Given instruction =>
Transcribe the entries below word for word, starting from the line with "[161, 17, 476, 137]" and continuing through the line with "stand — yellow", both lines included.

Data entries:
........

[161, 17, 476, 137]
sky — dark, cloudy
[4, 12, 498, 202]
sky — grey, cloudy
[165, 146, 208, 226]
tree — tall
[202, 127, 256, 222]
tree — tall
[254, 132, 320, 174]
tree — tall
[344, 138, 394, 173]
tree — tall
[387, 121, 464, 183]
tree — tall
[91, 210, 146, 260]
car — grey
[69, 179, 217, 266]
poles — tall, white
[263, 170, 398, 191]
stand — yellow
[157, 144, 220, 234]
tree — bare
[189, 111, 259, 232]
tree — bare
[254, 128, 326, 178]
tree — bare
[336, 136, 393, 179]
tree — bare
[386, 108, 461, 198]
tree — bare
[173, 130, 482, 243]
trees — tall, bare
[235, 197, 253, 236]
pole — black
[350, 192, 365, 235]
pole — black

........

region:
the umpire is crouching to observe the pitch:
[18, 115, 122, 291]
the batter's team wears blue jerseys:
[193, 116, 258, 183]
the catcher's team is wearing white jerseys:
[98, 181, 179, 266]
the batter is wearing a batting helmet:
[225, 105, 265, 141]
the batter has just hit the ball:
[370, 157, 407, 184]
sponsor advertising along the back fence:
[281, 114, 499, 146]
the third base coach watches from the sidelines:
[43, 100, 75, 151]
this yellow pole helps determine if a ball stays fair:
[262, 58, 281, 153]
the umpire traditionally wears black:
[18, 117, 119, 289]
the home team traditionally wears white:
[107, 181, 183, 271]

........

Response =>
[161, 17, 476, 137]
sky — dark, cloudy
[4, 12, 498, 202]
sky — grey, cloudy
[165, 146, 208, 226]
tree — tall
[202, 127, 256, 222]
tree — tall
[254, 132, 320, 174]
tree — tall
[344, 138, 394, 173]
tree — tall
[387, 121, 464, 183]
tree — tall
[91, 210, 146, 260]
car — grey
[69, 179, 217, 266]
poles — tall, white
[263, 170, 398, 191]
stand — yellow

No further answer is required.